Feature Interaction Bugs

In most testing frameworks, you’re expected to write a lot of low-level tests and few high-level tests. The reasoning is that end-to-end tests are slow and expensive and only cover a tiny amount of the program’s state space. It’s better to focus on testing all the parts in isolation versus testing that they all work together.

In practice, global correctness does not follow from local correctness. It’s possible for every part to be individually rock-solid but the system to be broken as a whole. One way this happens is with feature interaction (FI) bugs, where different features combine to break global properties.

Example

The TLA+ code snippets are supplementary: knowing TLA+ is not necessary to understand the example.

At SoupOn we want to add a “track your soups” feature, which means people will need to register an account. At a high level, an account is representable by an email address. A given user starts with no account and gets one by registering.

CONSTANTS NULL, Addresses, AllStrings
VARIABLES account

vars == \* all our variables

Init ==
  /\ account = NULL

RegisterWith(addr)
  /\ account = NULL
  /\ account' = [
    address |-> addr
  ]

Next ==
  \/ \E s \in AllStrings:
    \/ RegisterWith(s)

Spec == Init /\ [][Next]_vars

We find that a lot of people register with the email address “asdljg”. We need to confirm that they register with a valid email address that they control. To do this, we require people validate their account. After they sign up, we send an email to their provided address.

- VARIABLES account
+ VARIABLES account, sent_validate_msg_to


Init ==
  /\ account = NULL
+ /\ sent_validate_msg_to = NULL

+ Some(a) = a /= NULL

+ SendValidateMsg ==
+   IF Some(account)
+   THEN sent_validate_msg_to' = account.address
+   ELSE UNCHANGED sent_validate_msg_to

RegisterWith(addr)
  /\ account = NULL
  /\ account' = [
    address |-> addr
+ , verified |-> FALSE  
  ]
+ /\ sent_validate_msg_to' = addr

If it’s a valid email (and they control it), they will be able to click the link in it to validate their account.

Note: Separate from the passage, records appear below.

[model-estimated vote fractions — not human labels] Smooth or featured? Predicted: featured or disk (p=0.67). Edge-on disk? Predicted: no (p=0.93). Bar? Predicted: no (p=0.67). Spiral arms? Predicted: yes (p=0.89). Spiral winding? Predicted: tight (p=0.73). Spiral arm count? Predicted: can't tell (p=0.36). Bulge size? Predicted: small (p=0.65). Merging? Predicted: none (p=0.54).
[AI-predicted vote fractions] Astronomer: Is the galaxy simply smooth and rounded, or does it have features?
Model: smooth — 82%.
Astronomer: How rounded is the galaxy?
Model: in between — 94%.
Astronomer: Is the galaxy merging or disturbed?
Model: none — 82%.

We guarantee it’s a valid email by only allowing the user to take a ConfirmValidate action with an email address.¹

ConfirmValidate(addr) ==
  /\ Some(sent_validate_msg_to)
  /\ addr = sent_validate_msg_to
  /\ addr = account.address
  /\ account' = [account EXCEPT !.verified = TRUE]
  /\ UNCHANGED sent_validate_msg_to

Next ==
  \/ \E s \in AllStrings:
    \/ RegisterWith(s)
+ \/ \E a \in Addresses:
+   \/ ConfirmValidate(a)

Next problem: anonymous email addresses. Some users register with throwaway domains, like teleworm or yosmail or whatnot. On these sites, they can give any string of characters and immediately get an email address, no hoops required. Some people value this, because it gives them anonymity. But we also see that many people are signing up with these emails to order to spam people. We want to ensure that you can only validate with a non-anonymous email. It’s okay if you later change to one, because then we know that you verified a real email first.

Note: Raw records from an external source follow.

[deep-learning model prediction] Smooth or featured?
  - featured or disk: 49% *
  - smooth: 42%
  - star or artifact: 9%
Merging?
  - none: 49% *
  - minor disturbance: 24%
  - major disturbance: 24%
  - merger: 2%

Spec == Init /\ [][Next]_vars
NoSpammers == [][~\E spam \in SpammerAddresses: ConfirmValidate(spam)]_vars
PROPERTY Spec => NoSpammers

We decide to enforce this at registration: if you try to register with a spammer address, we don’t even bother to let you try to validate.

- CONSTANTS NULL, Addresses, AllStrings
+ CONSTANTS NULL, Addresses, SpammerAddresses, AllStrings

RegisterWith(addr) ==
+ /\ addr \in AllStrings \ SpammerAddresses
  /\ account = NULL
  /\ account' = [
      address |-> addr,
      verified |-> FALSE
     ]
     
  /\ SendValidateMsg

\* ...

Spec == Init /\ [][Next]_vars
NoSpammers == [][~\E spam \in SpammerAddresses: ConfirmValidate(spam)]_vars
PROPERTY Spec => NoSpammers

Speaking of changing emails, let’s put that in. We want to prevent them from fat-fingering an address they don’t control. They need to confirm that their new email address is what they changed it to.

- VARIABLES account, sent_validate_msg_to
+ VARIABLES account, sent_validate_msg_to, sent_change_msg_to

TypeInvariant ==
  /\ account \in Accounts \union NULL
  /\ sent_validate_msg_to \in Addresses \union NULL
+ /\ sent_change_msg_to \in Addresses \union NULL

Init ==
  /\ account = NULL
  /\ sent_validate_msg_to = NULL
+ /\ sent_change_msg_to = NULL

+ ChangeTo(addr) ==
+   /\ Some(account)
+   /\ sent_change_msg_to' = addr
+   /\ UNCHANGED <<account, sent_validate_msg_to>> 

+ ConfirmChange(addr) ==
+   /\ Some(sent_change_msg_to)
+   /\ addr = sent_change_msg_to
+   /\ account' = [account EXCEPT !.address = addr]

+ ConfirmFor(a) ==
+   /\ Some(account)
+   /\ \/ ConfirmValidate(a)
+      \/ ConfirmChange(a)
+   /\ UNCHANGED <<sent_validate_msg_to, sent_change_msg_to>>

Next ==
  \/ \E s \in AllStrings:
    \/ RegisterWith(s)
+   \/ ChangeTo(s)
  \/ \E a \in Addresses:
-   \/ ConfirmValidate(a)
+   \/ ConfirmFor(a)

After a while, we find a new issue. Our email server is a box in the kitchen. Sometimes someone mistakes it for the microwave and pours their SoupOn all over it, frazzing the database. If this happens, people might not receive the activation email. So we need a “resend email feature”:

Next ==
  \/ \E s \in AllStrings:
    \/ RegisterWith(s)
    \/ ChangeTo(s)
+ \/ SendValidateMsg /\ UNCHANGED <<account, sent_change_msg_to>>

It takes us a year to discover that people are signing up with spammer emails again. However, the feature works: trying to sign up with example@teleworm.us still gives an error. The bug is a little more roundabout:

The spammer signs up with a regular email address, like “normal@person.here”. A confirmation email is send to this address.
They change their email to “spammer@teleworm.us”.
They click “resend confirmation”. A new confirmation email is sent to their spammer address.
They validate.

Where’s the root cause? The registration is working fine, so it’s not there. The “change email” is fine, since part of our requirements are that people can switch to anonymous emails. If the problem’s in the email verification, then we need to check for spammer accounts in two locations. That makes it likely they’ll fall out of sync over time, leading to more subtle issues in the future.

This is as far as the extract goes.